Anyone here watch it? Specifically the UK version since the US version is terrible. I am soooo excited for the season finale!!


----------



## Silver (Apr 9, 2011)

I watch it :D I absolutely hate the US version they ruined it so much }:| I prefer the UK version, by a lot. I can't wait to see the finale :D


----------



## Aobaru (Apr 9, 2011)

I haven't seen the UK version, but I looove the US version. 

Sam Huntington <3


----------



## Phantom (Apr 10, 2011)

You need to see the UK one.

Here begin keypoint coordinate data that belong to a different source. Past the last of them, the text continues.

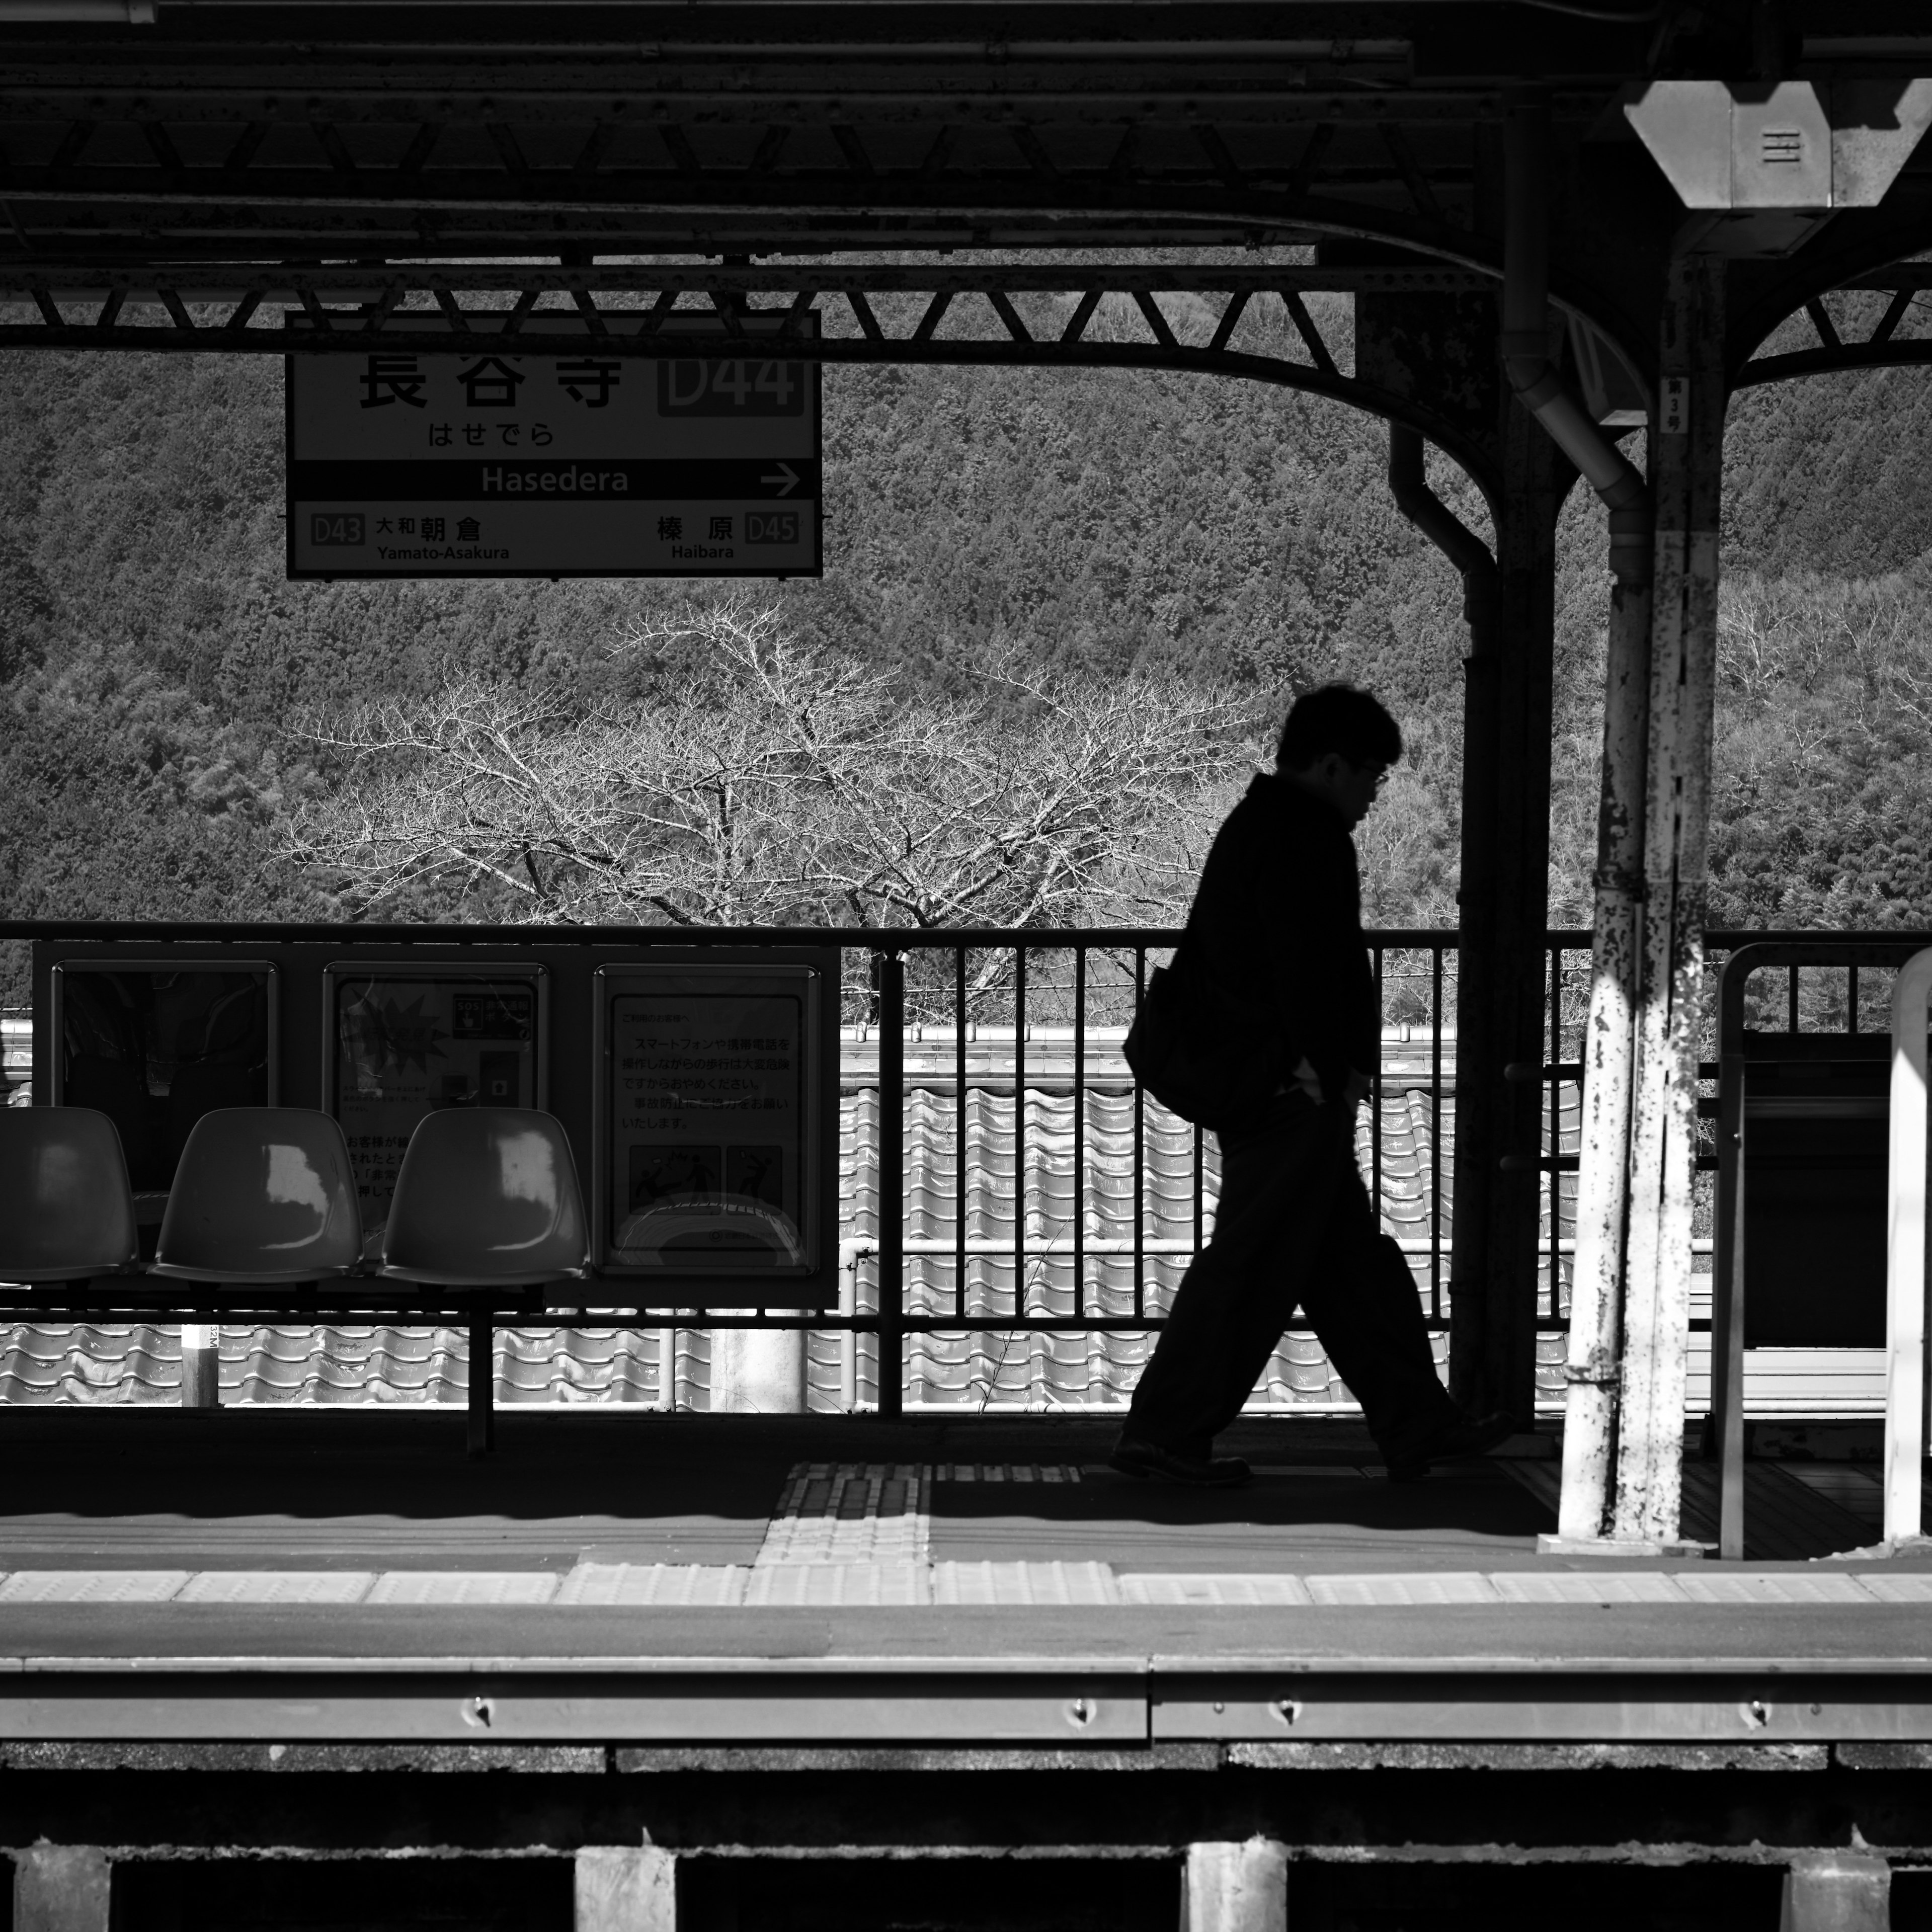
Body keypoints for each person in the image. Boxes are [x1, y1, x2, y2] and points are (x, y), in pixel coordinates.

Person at [1112, 684, 1515, 1487]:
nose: (1374, 792)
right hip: (1289, 1091)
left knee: (1347, 1267)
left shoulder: (1262, 821)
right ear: (1330, 765)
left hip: (1273, 1082)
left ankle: (1416, 1423)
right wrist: (1324, 1071)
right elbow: (1310, 967)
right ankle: (1164, 1432)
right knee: (1254, 1263)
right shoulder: (1304, 833)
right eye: (1371, 774)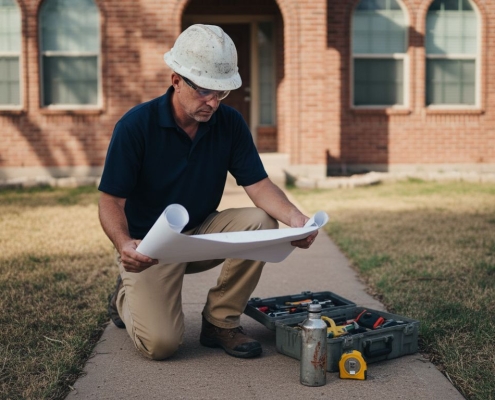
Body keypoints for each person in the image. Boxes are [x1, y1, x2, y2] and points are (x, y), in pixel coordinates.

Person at [98, 24, 317, 361]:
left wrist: (296, 219)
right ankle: (125, 296)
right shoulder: (135, 126)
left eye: (221, 92)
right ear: (176, 81)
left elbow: (258, 185)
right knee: (162, 346)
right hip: (149, 247)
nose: (213, 102)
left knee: (261, 222)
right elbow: (111, 200)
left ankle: (219, 322)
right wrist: (125, 244)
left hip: (201, 236)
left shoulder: (229, 123)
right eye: (204, 91)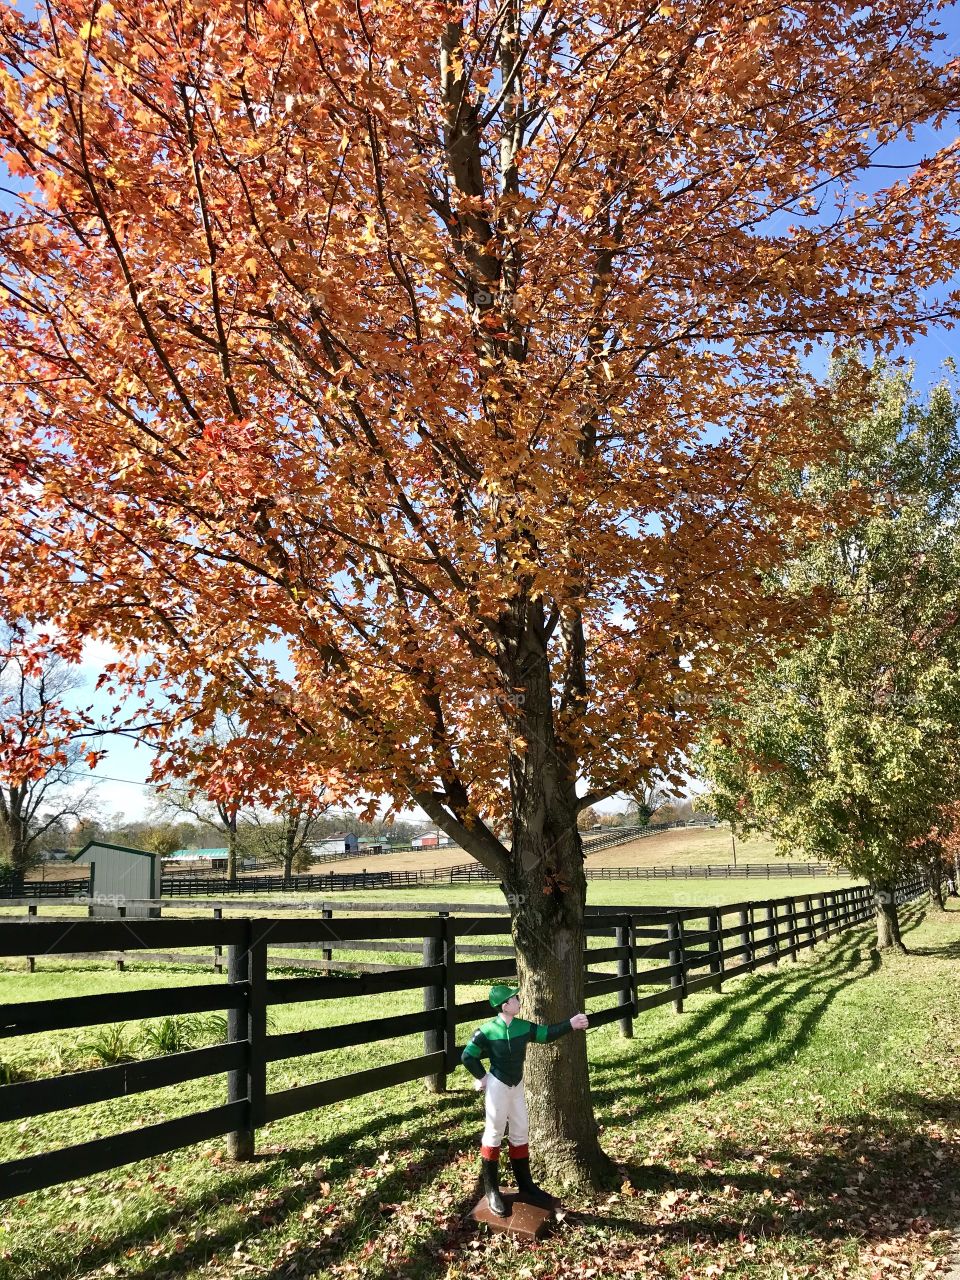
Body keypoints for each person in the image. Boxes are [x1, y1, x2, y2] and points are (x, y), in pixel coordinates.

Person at [461, 982, 589, 1215]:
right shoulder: (486, 1031)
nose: (519, 1001)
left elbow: (546, 1034)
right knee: (494, 1133)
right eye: (515, 999)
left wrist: (571, 1024)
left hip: (517, 1085)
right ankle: (491, 1190)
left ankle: (526, 1185)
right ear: (505, 1005)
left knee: (521, 1130)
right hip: (498, 1085)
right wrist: (482, 1077)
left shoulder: (523, 1026)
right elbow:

The characters are soooo much better.  George is simply adorable.. plus the UK one is about to finish season 3 so there is so much more to love.


----------



## Harlequin (Apr 10, 2011)

I haven't watched past series two and I'm like omg this is awesome <333

(mind you I have a bit of a thing for russell tovey so.)


----------



## Phantom (Apr 10, 2011)

Tovey will forever be Alonso....


But the last episode left my brain in pieces on the floor!  Everything was like HOLY CRAP!!

 Mitchell getting found out, Nina getting stabbed by Herric, who was just going to leave her, well I guess he did show her mercy since she might survive but still that arse head. George being totally out of the loop! Annie basically betraying Mitchell in the end! WTF ANNIE? WHHHHHY? I mean I know Mitchell killed 20 people but seriously! Now his pictures going to get taken! mmmmmmgmrhrhgfmsjfngfmmmmmmfhgh


----------



## Phantom (Apr 11, 2011)

This deserves a double post, the finale... what you make of it? My response, as how I was sitting in front of my tv... O_o

 MITCHELL NO! What the hell was that? AND WHAT WAS WITH THE CREEPY SONGS? FIVE SIX PUT DOWN STICKS?


----------